Laboratory findings showed hypoglycemia (casual glucose value 1.8 mmol/L), worsening of renal dysfunction (urea nitrogen 12 mmol/L, creatinine 0.22 mmol/L), anemia (hemoglobin 9.8 g/dL, hematocrit 29.2%), hyperkalemia (5.8 mmol/L), and decreased high-density lipoprotein cholesterol (0.62 mmol/L). The rest of the findings were normal, including complete blood cell count, coagulation tests, serum transferases, sodium, calcium, phosphate, and C-reactive protein. Glycated hemoglobin (HbA1c) was 6.9%, and glycated albumin was 21.6% on admission.

Because of the laboratory findings, 40 mL of 40% dextrose solution was given intravenously. Blood glucose level rose to 9.6 mmol/L, his signs resolved quickly, and hypoglycemic hemiparesis was diagnosed. Glimepiride, metformin, and valsartan were discontinued. As the neurological signs disappeared quickly on improvement of blood glucose, it was easy to exclude an ischemic stroke. Emergency head imaging was not done. After 48 hours' observation, he was discharged, and no relapse of hypoglycemic attack has been documented to date. The 24-hour urine collection showed no microalbuminuria, and creatinine clearance was calculated as 29 mL/min. He had no diabetic retinopathy. One month after discharge, head magnetic resonance imaging showed only old multiple cerebral infarcts, which did not differ from the previous imaging findings.

Glycated hemoglobin

The value of HbA1c (%) is estimated as an NGSP (National Glycohemoglobin Standardization Program) equivalent value (%) calculated by the formula HbA1c (%) = HbA1c (JDS: Japan Diabetes Society) (%) + 0.4%, based on the relational expression of HbA1c (JDS) (%) measured by the previous Japanese standard substance and measurement methods and HbA1c (NGSP) (7).

Literature search

A search of MEDLINE from January 1950 to December 2010 was conducted, and of ICHUSHI from January 1983 to December 2010. ICHUSHI is an abbreviation for Igaku-Chuo Zasshi (Japanese Central Review of Medicine), the Japanese database for medical journals, produced by the Japan Medical Abstract Society, the largest database of medical articles in Japan, and includes more than 5,000 journals, with many published articles and abstracts of scientific meetings, mainly written in Japanese.
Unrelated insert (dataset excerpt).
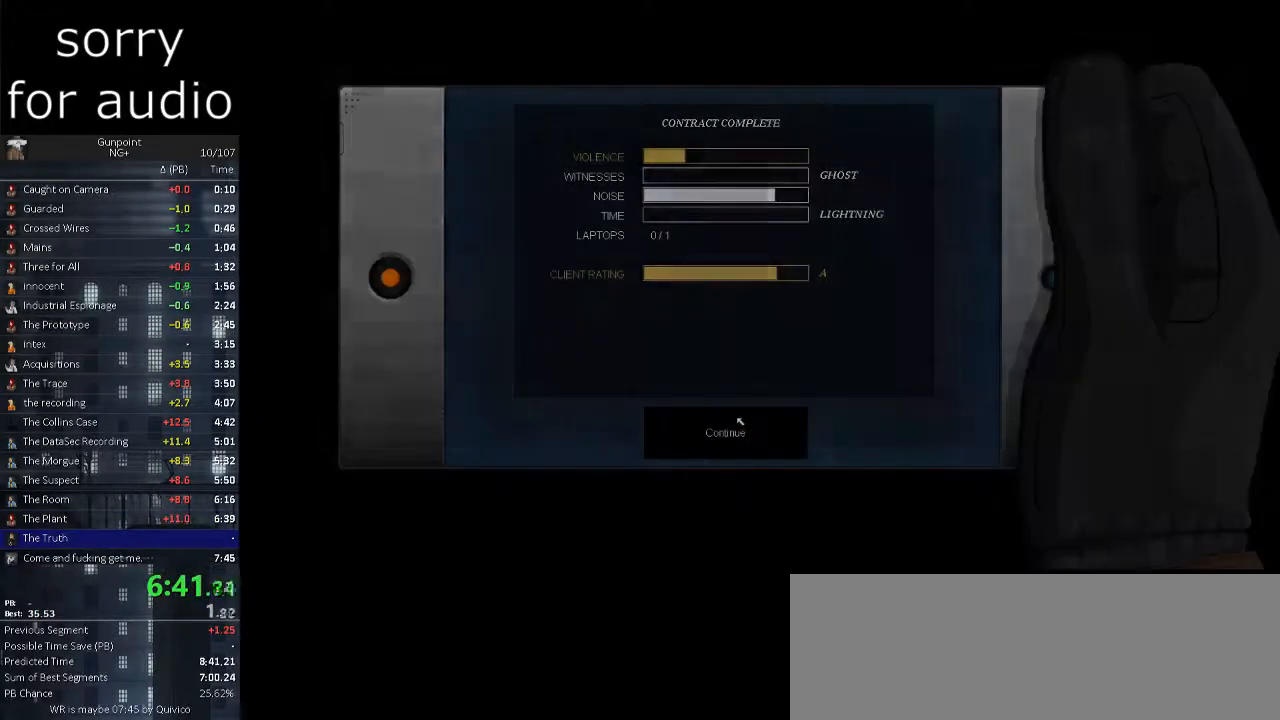
{"keys": [], "mouse": [], "events": []}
Articles were searched for using the keywords ‘hypoglycemic hemiplegia’, ‘hypoglycemic hemiparesis’, combined with the keyword ‘hypoglycemia’, ‘hemiplegia’, or ‘hemiparesis’. Only the abstract was read if the relevant article was written in a foreign language. We also searched the reference lists of the included studies/articles (Appendices 1–3, can be found online at http://www.informahealthcare.com/doi/abs/10.3109/03009734.2011.652748.).

Discussion

The present case of hypoglycemic hemiparesis developed in a patient who was receiving treatment for type 2 diabetes mellitus. It is thought that there were two causes of hypoglycemia in this case. First, he took his medications as usual though the amount of food ingested decreased on the days he was sick. Second, there was a delay in the excretion of glymepiride because of decreased renal function due to his age, diabetic nephropathy, and a further decrease due to dehydration. Dehydration was confirmed by history and hemoconcentration in his laboratory data. It is assumed that the risk of hypoglycemia would be increased by delayed glimepiride excretion in an elderly patient with decreased kidney function (8,9).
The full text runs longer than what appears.